* _Your goal_: Below is a set of records, and all of them should be retyped exactly, minus the pictures.

* _Source material_:
★ ★ ★ ★ ★
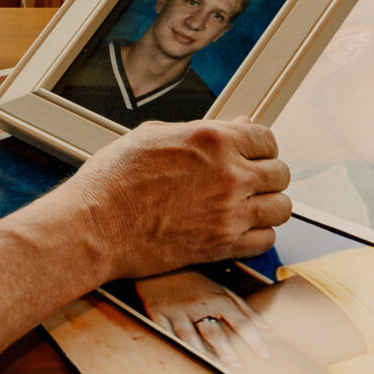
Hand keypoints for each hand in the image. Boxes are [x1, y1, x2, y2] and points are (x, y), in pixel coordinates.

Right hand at [47, 119, 290, 281]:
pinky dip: (260, 234)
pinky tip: (243, 228)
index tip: (253, 154)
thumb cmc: (113, 179)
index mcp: (212, 140)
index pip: (266, 138)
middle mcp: (228, 175)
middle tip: (251, 180)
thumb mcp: (154, 135)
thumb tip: (239, 126)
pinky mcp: (221, 246)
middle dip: (268, 174)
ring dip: (268, 205)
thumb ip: (203, 131)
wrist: (93, 226)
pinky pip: (265, 240)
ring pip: (281, 208)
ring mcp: (228, 213)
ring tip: (251, 205)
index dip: (261, 146)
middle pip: (280, 173)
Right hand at [134, 270, 269, 373]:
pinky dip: (174, 348)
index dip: (253, 339)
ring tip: (214, 369)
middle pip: (213, 331)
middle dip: (227, 351)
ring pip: (189, 337)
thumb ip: (246, 310)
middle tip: (238, 367)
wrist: (162, 263)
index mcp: (217, 298)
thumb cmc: (198, 282)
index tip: (265, 354)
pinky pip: (165, 335)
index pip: (239, 321)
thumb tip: (269, 330)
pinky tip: (183, 361)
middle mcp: (197, 305)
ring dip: (202, 354)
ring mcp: (176, 311)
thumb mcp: (223, 291)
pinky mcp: (157, 314)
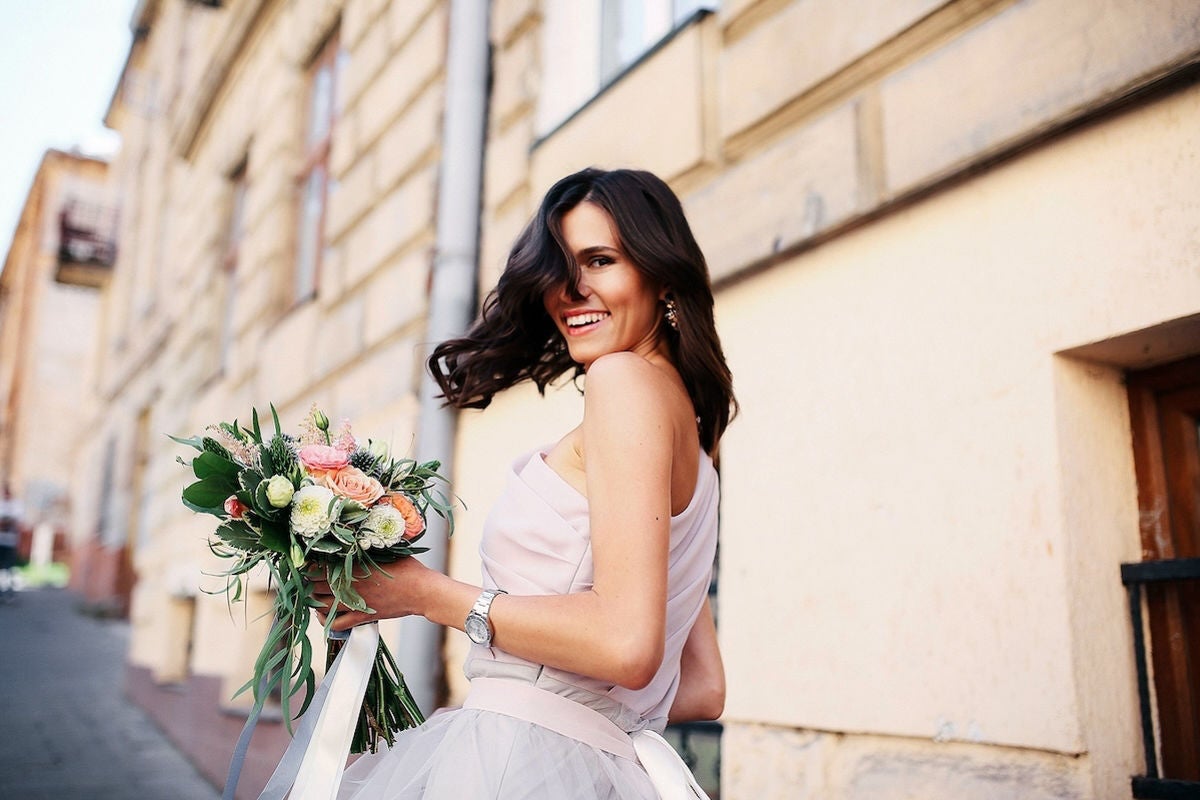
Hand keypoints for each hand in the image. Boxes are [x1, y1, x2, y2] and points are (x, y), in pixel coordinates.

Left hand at [309, 556, 433, 630]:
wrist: (422, 591)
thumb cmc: (408, 568)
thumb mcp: (387, 552)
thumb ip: (368, 548)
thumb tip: (355, 539)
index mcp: (354, 567)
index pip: (319, 567)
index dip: (309, 566)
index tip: (308, 563)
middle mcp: (350, 586)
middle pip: (314, 586)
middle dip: (308, 582)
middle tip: (309, 579)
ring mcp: (355, 603)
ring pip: (320, 606)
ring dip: (314, 601)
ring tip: (315, 595)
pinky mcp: (362, 617)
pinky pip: (336, 624)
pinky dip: (326, 622)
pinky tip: (326, 616)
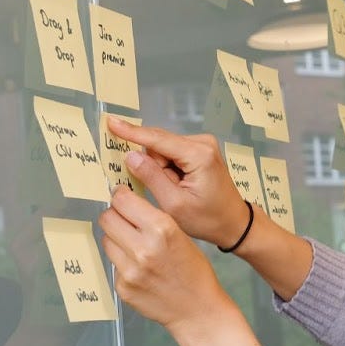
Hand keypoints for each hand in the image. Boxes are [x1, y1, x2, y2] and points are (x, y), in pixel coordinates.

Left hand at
★ ★ ★ ★ ★
* _Exercise answer_:
Hand keypoints for each hand in the image. Boxes are [x1, y1, x2, y2] and points are (x, y), in pixel coordinates.

Right hand at [47, 119, 290, 281]:
pinky dip: (260, 234)
pinky tip: (243, 228)
index tip: (253, 154)
thumb cmc: (113, 179)
index mcp: (212, 140)
index pip: (266, 138)
middle mcp: (228, 175)
middle tip: (251, 180)
thumb mcp: (154, 135)
thumb tip: (239, 126)
pinky mcp: (221, 246)
middle dip: (268, 174)
ring dip: (268, 205)
thumb ip: (203, 131)
wrist: (93, 226)
pinky pip: (265, 240)
ring pip: (281, 208)
ring mcp: (228, 213)
ring tip: (251, 205)
index dip: (261, 146)
middle pip: (280, 173)
Right hand at [134, 270, 269, 373]:
pinky dip: (174, 348)
index dip: (253, 339)
ring tip: (214, 369)
middle pip: (213, 331)
middle dip: (227, 351)
ring pip: (189, 337)
thumb ip: (246, 310)
middle tip: (238, 367)
wrist: (162, 263)
index mcp: (217, 298)
thumb cmc: (198, 282)
index tip: (265, 354)
pinky pip: (165, 335)
index pip: (239, 321)
thumb tip: (269, 330)
pinky tip: (183, 361)
middle mcp: (197, 305)
ring dip: (202, 354)
ring mcp: (176, 311)
thumb mcp: (223, 291)
pinky mcp: (157, 314)
Hand keypoints for each hand in the image. Boxes are [x1, y1, x2, y2] and points are (x, y), in pixel coordinates.

Left hand at [309, 556, 433, 630]:
wrist: (422, 591)
thumb cmc: (408, 568)
thumb mcp: (387, 552)
thumb ip: (368, 548)
thumb tip: (355, 539)
index mcp: (354, 567)
index pip: (319, 567)
index dip: (309, 566)
index tip: (308, 563)
middle mcp: (350, 586)
middle pip: (314, 586)
middle dip: (308, 582)
middle tip: (309, 579)
ring mcp: (355, 603)
ring pip: (320, 606)
ring dip: (314, 601)
ring tip: (315, 595)
pinky mcp: (362, 617)
pinky pip: (336, 624)
pinky dip: (326, 622)
pinky tip: (326, 616)
Hand keypoints for each hand in the image. Boxes are [x1, y1, x2, y2] and points are (x, y), in pixel coordinates.

Left hand at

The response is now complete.